__What you need to do__. Go through the records below and report each line with "more" in it.

__Supplied records__.
----------
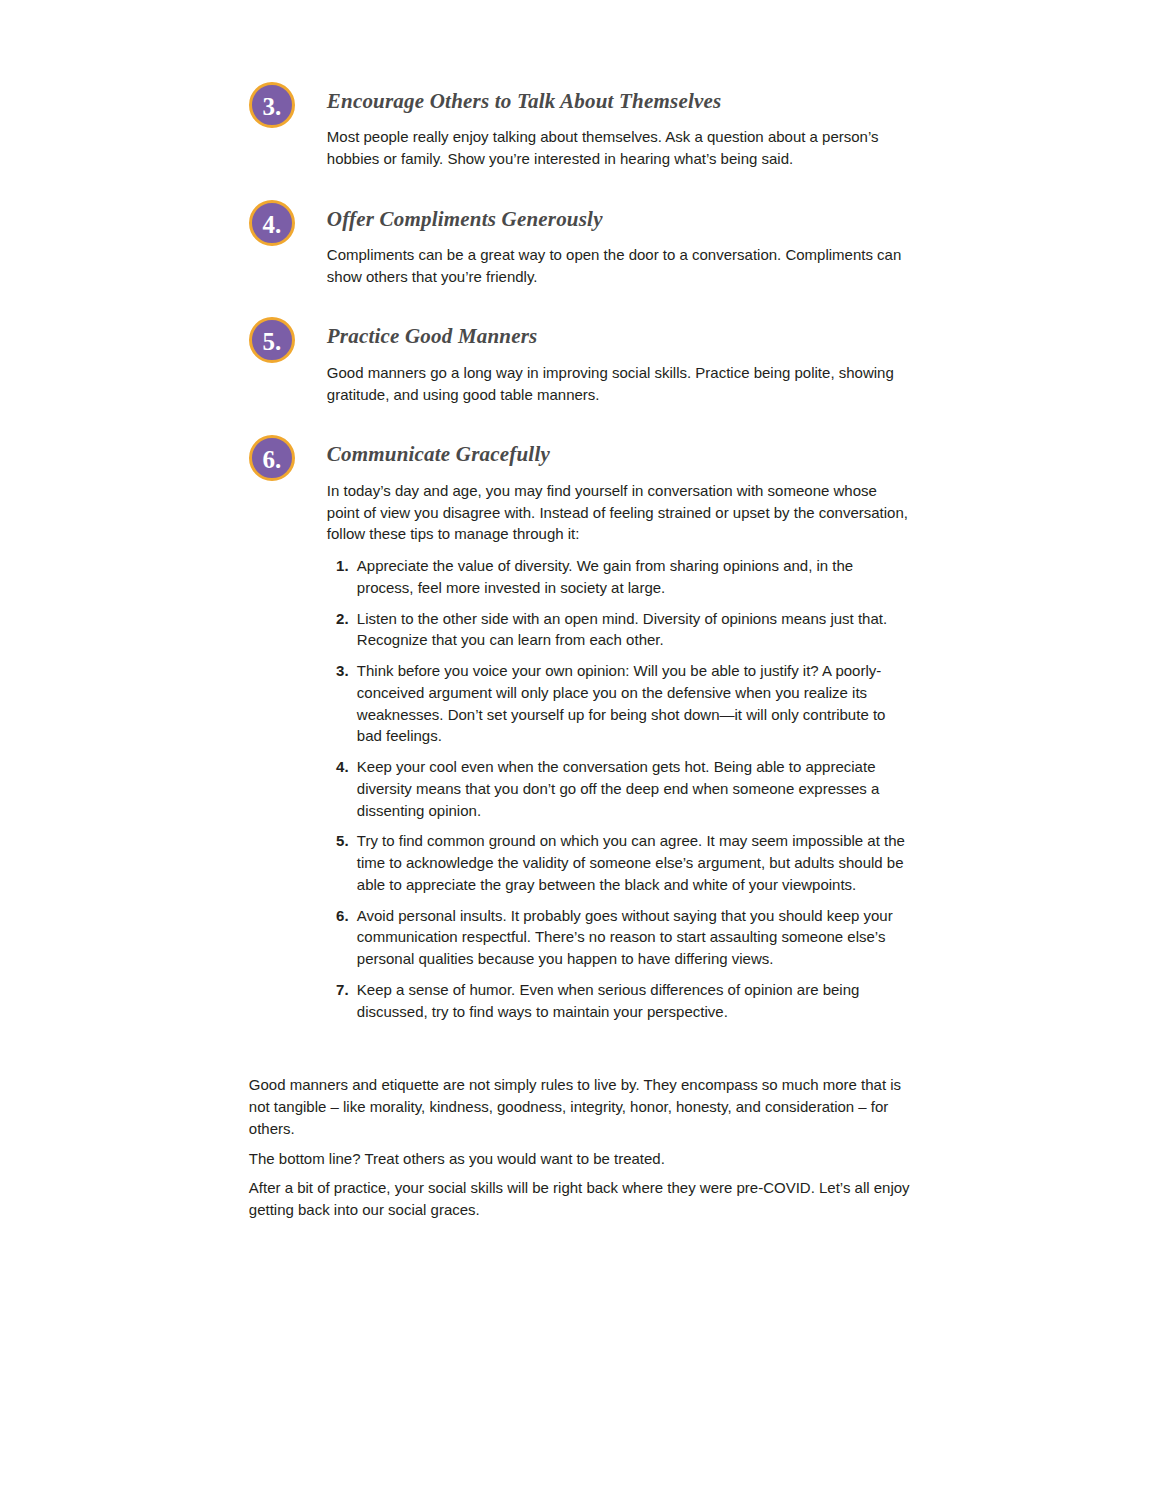3.
Encourage Others to Talk About Themselves
Most people really enjoy talking about themselves. Ask a question about a person’s hobbies or family. Show you’re interested in hearing what’s being said.
4.
Offer Compliments Generously
Compliments can be a great way to open the door to a conversation. Compliments can show others that you’re friendly.
5.
Practice Good Manners
Good manners go a long way in improving social skills. Practice being polite, showing gratitude, and using good table manners.
6.
Communicate Gracefully
In today’s day and age, you may find yourself in conversation with someone whose point of view you disagree with. Instead of feeling strained or upset by the conversation, follow these tips to manage through it:
Appreciate the value of diversity. We gain from sharing opinions and, in the process, feel more invested in society at large.
Listen to the other side with an open mind. Diversity of opinions means just that. Recognize that you can learn from each other.
Think before you voice your own opinion: Will you be able to justify it? A poorly-conceived argument will only place you on the defensive when you realize its weaknesses. Don’t set yourself up for being shot down—it will only contribute to bad feelings.
Keep your cool even when the conversation gets hot. Being able to appreciate diversity means that you don’t go off the deep end when someone expresses a dissenting opinion.
Try to find common ground on which you can agree. It may seem impossible at the time to acknowledge the validity of someone else’s argument, but adults should be able to appreciate the gray between the black and white of your viewpoints.
Avoid personal insults. It probably goes without saying that you should keep your communication respectful. There’s no reason to start assaulting someone else’s personal qualities because you happen to have differing views.
Keep a sense of humor. Even when serious differences of opinion are being discussed, try to find ways to maintain your perspective.
Good manners and etiquette are not simply rules to live by. They encompass so much more that is not tangible – like morality, kindness, goodness, integrity, honor, honesty, and consideration – for others.
The bottom line? Treat others as you would want to be treated.
After a bit of practice, your social skills will be right back where they were pre-COVID. Let’s all enjoy getting back into our social graces.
----------
__Result of this task__.
Appreciate the value of diversity. We gain from sharing opinions and, in the process, feel more invested in society at large.
Good manners and etiquette are not simply rules to live by. They encompass so much more that is not tangible – like morality, kindness, goodness, integrity, honor, honesty, and consideration – for others.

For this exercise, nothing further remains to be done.